Monday, 1 April 2013

Don’t Know Much About Politics?

In the recent ‘No, Minister’ poll (conducted between February and mid March before the latest Budget announcement), people were asked to vote for up to three Cabinet Ministers in the UK who they would like to see removed from their post.

The three Secretaries of State the British public most wanted gone turned out to be Iain Duncan Smith (Work & Pensions Secretary, picked by 46% of those who voted), Michael Gove (Education Secretary, 35%), and George Osborne (Chancellor, 34%). [As each respondent could cast up to 3 votes, the % of voters wanting different Ministers removed add up to over 100%. It is also worth noting that in a Telegraph poll of Conservative Party members, the top two favourite Ministers were Gove (41%) and Duncan Smith (14%)]

Although the response mechanism was self-selecting, a number of observations can nonetheless be made. For example, the three ‘most unwanted’ politicians share one notable characteristic: they were unapologetic in pushing forward policies that are widely debated in the media for their likely harm to vulnerable groups (e.g., the disabled, jobless, children, the poor).

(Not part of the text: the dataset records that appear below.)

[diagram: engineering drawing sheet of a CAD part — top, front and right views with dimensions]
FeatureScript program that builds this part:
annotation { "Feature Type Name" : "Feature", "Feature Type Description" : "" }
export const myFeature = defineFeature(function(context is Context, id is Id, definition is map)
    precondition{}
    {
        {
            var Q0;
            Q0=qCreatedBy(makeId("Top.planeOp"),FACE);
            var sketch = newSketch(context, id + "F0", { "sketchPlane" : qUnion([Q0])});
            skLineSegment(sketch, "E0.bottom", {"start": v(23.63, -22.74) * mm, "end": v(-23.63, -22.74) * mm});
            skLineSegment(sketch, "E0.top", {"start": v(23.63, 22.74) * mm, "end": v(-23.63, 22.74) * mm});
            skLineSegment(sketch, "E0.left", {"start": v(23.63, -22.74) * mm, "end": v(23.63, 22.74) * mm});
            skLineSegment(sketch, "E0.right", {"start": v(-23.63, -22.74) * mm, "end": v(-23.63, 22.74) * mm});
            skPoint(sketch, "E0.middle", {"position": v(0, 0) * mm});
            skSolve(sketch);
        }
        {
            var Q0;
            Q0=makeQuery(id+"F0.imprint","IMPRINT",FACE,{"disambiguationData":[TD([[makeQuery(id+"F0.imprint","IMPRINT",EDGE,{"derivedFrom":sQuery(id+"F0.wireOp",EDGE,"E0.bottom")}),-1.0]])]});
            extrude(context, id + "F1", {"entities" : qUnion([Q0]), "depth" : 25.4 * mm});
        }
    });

By contrast, despite the severe cuts and privatisation to which NHS services are subjected, Jeremy Hunt (Health Secretary) came a distant fourth (with just 17%) after routinely apologising for the faults of the NHS while consistently deflecting blame onto NHS employees. No other Secretary of State was anywhere near being picked by 10% of those who voted, even though their actions on cutting and privatising public services would also have major negative impact. But since the impact would be channelled through opaque processes of transfers to private contractors, or weakening of intermediary bodies (e.g., local authorities, legal aid providers), the Ministers concerned remain largely under the civic radar.

This raises the question that if the electorate in general reacts primarily to reports of blatant affront to our moral sensitivity, then politicians who are skilled at dressing up their policies with soothing words and delivery complexities may escape being held to account by the public. To counter this, we would need to increase our political understanding, and back our emotive responses with critical dissection of public policies.

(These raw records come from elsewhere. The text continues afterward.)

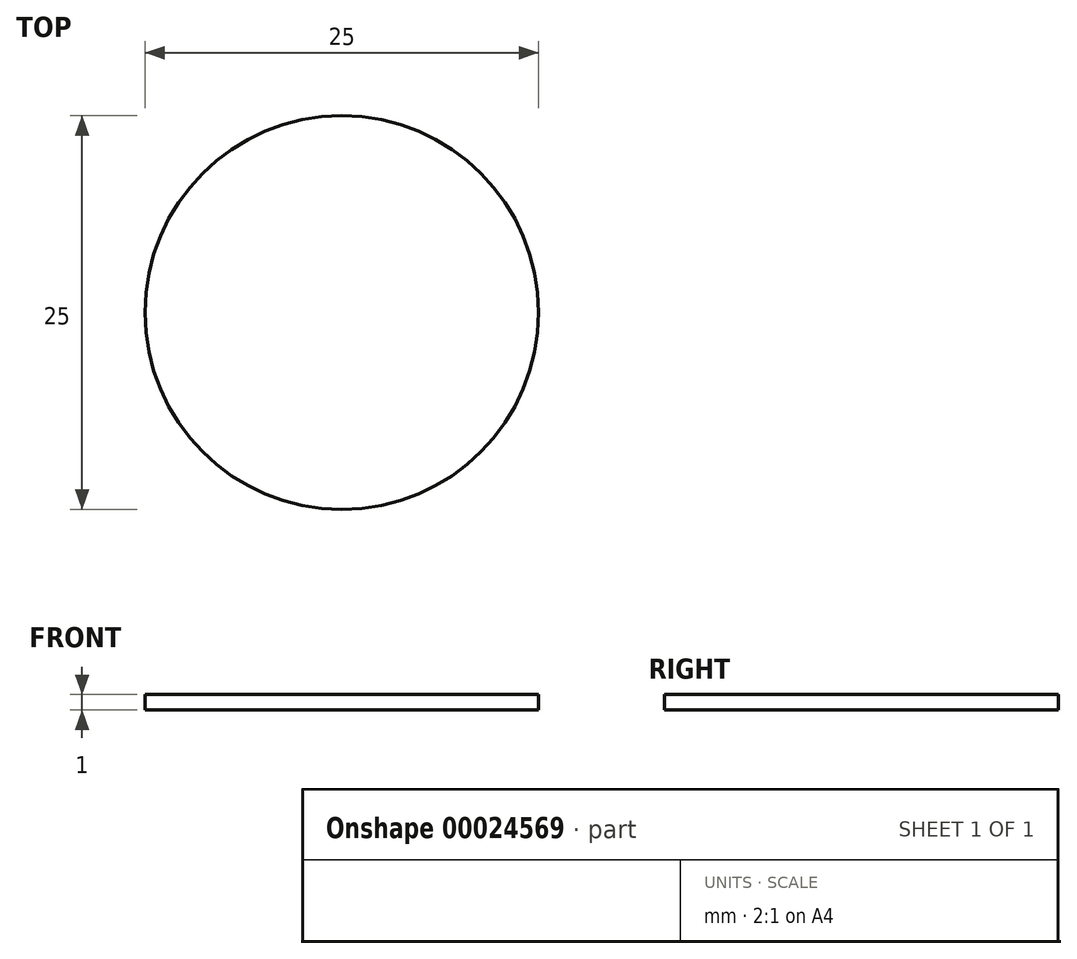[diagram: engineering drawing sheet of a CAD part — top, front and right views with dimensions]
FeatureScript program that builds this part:
annotation { "Feature Type Name" : "Feature", "Feature Type Description" : "" }
export const myFeature = defineFeature(function(context is Context, id is Id, definition is map)
    precondition{}
    {
        {
            var Q0;
            Q0=qCreatedBy(makeId("Top.planeOp"),FACE);
            var sketch = newSketch(context, id + "F0", { "sketchPlane" : qUnion([Q0])});
            skCircle(sketch, "E0", {"center": v(0, 0) * mm, "radius": 12.5 * mm});
            skSolve(sketch);
        }
        {
            var Q0;
            Q0=qSketchRegion(id+"F0",true);
            extrude(context, id + "F1", {"entities" : qUnion([Q0]), "endBound" : BoundingType.SYMMETRIC, "depth" : 1 * mm});
        }
    });
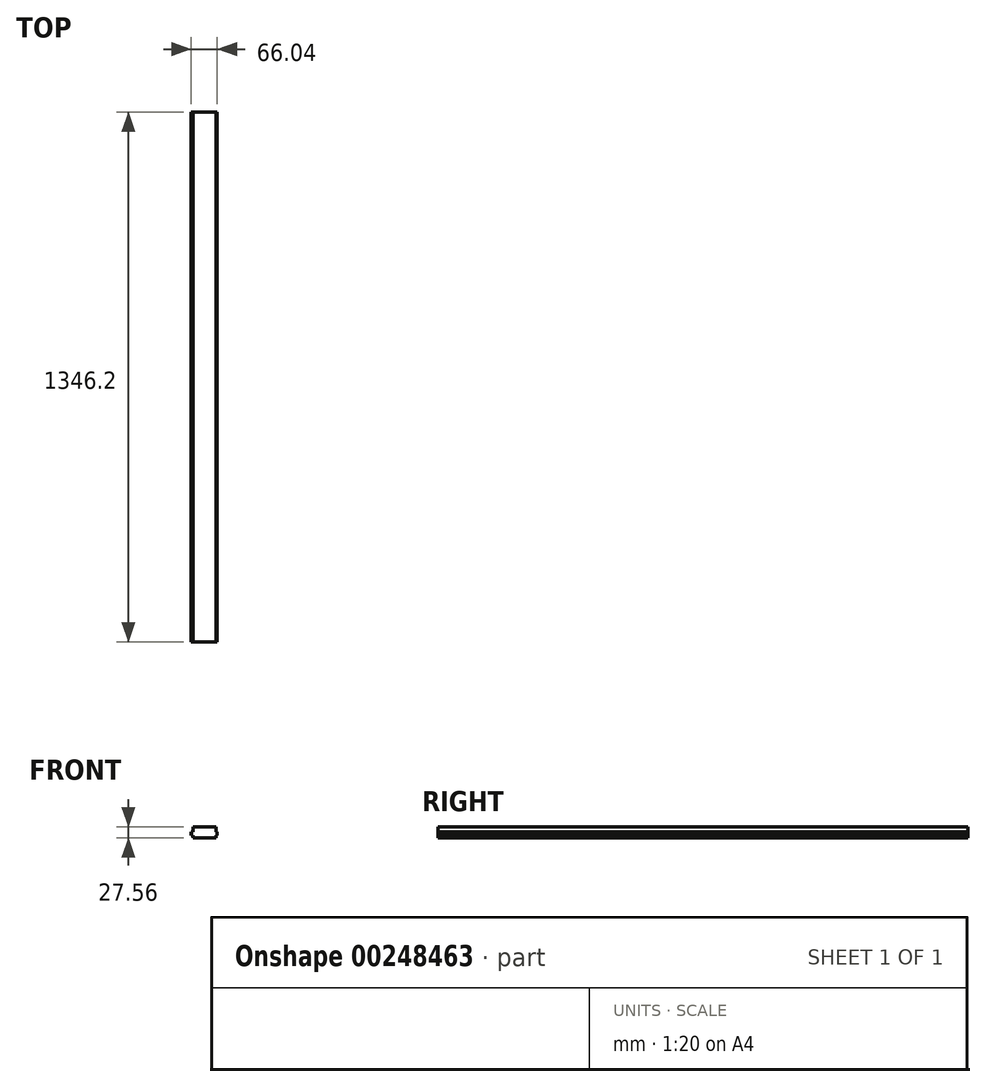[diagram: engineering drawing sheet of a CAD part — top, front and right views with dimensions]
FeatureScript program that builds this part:
annotation { "Feature Type Name" : "Feature", "Feature Type Description" : "" }
export const myFeature = defineFeature(function(context is Context, id is Id, definition is map)
    precondition{}
    {
        {
            var Q0;
            Q0=qCreatedBy(makeId("Front.planeOp"),FACE);
            var sketch = newSketch(context, id + "F0", { "sketchPlane" : qUnion([Q0])});
            skLineSegment(sketch, "E0", {"start": v(0, 0) * mm, "end": v(0, 73.02) * mm, "construction": true});
            skLineSegment(sketch, "E1", {"start": v(0, 0) * mm, "end": v(-29.21, 0) * mm});
            skLineSegment(sketch, "E2", {"start": v(-29.21, 0) * mm, "end": v(-29.21, 5.97) * mm});
            skLineSegment(sketch, "E3", {"start": v(-29.21, 5.97) * mm, "end": v(-33.02, 5.97) * mm});
            skLineSegment(sketch, "E4", {"start": v(-33.02, 5.97) * mm, "end": v(-33.02, 14.86) * mm});
            skLineSegment(sketch, "E5", {"start": v(-33.02, 14.86) * mm, "end": v(-29.21, 14.86) * mm});
            skLineSegment(sketch, "E6", {"start": v(-29.21, 14.86) * mm, "end": v(-29.21, 27.56) * mm});
            skLineSegment(sketch, "E7", {"start": v(-29.21, 27.56) * mm, "end": v(0, 27.56) * mm});
            skLineSegment(sketch, "E8.MirrorCS", {"start": v(29.21, 27.56) * mm, "end": v(0, 27.56) * mm});
            skLineSegment(sketch, "E9.MirrorCS", {"start": v(0, 0) * mm, "end": v(29.21, 0) * mm});
            skLineSegment(sketch, "E10.MirrorCS", {"start": v(29.21, 0) * mm, "end": v(29.21, 5.97) * mm});
            skLineSegment(sketch, "E11.MirrorCS", {"start": v(29.21, 5.97) * mm, "end": v(33.02, 5.97) * mm});
            skLineSegment(sketch, "E12.MirrorCS", {"start": v(33.02, 5.97) * mm, "end": v(33.02, 14.86) * mm});
            skLineSegment(sketch, "E13.MirrorCS", {"start": v(33.02, 14.86) * mm, "end": v(29.21, 14.86) * mm});
            skLineSegment(sketch, "E14.MirrorCS", {"start": v(29.21, 14.86) * mm, "end": v(29.21, 27.56) * mm});
            skSolve(sketch);
        }
        {
            var Q0;
            Q0 = qSketchRegion(id + "F0", true);
            extrude(context, id + "F1", {"entities" : qUnion([Q0]), "endBound" : BoundingType.SYMMETRIC, "oppositeDirection" : true, "depth" : 1346.2 * mm});
        }
    });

Worryingly, the younger generation appears to be heading in the opposite direction. It is often said that young people are active in protests, but how many are engaged in shaping and securing support for policies to be implemented by government? The signs are that very few show much interest in what government does and how it can be changed. Indeed despite the support of many youth organisations in publicising the ‘No, Minister’ poll via Twitter and other social media, hardly anyone below mid-twenties took part in the poll.

According to a recent analysis of the British Social Attitudes Survey (from 1983-2010), today's young people are “less supportive of the NHS than their parents were; are less likely to favour higher benefits (though they are far more likely than their elders to be unemployed); and feel less connection to society at large than previous generations.” (‘Generation self: what do young people really care about?’, Guardian 11 March 2013)

The disengagement of young people from public institutions and collective provision undermines democracy. It could easily leave the wealthy elite to retain governmental control to serve the needs of the few. And unless political ignorance is radically dispelled, the prophecy of the government doing little for the people might just become perpetually self-fulfilling.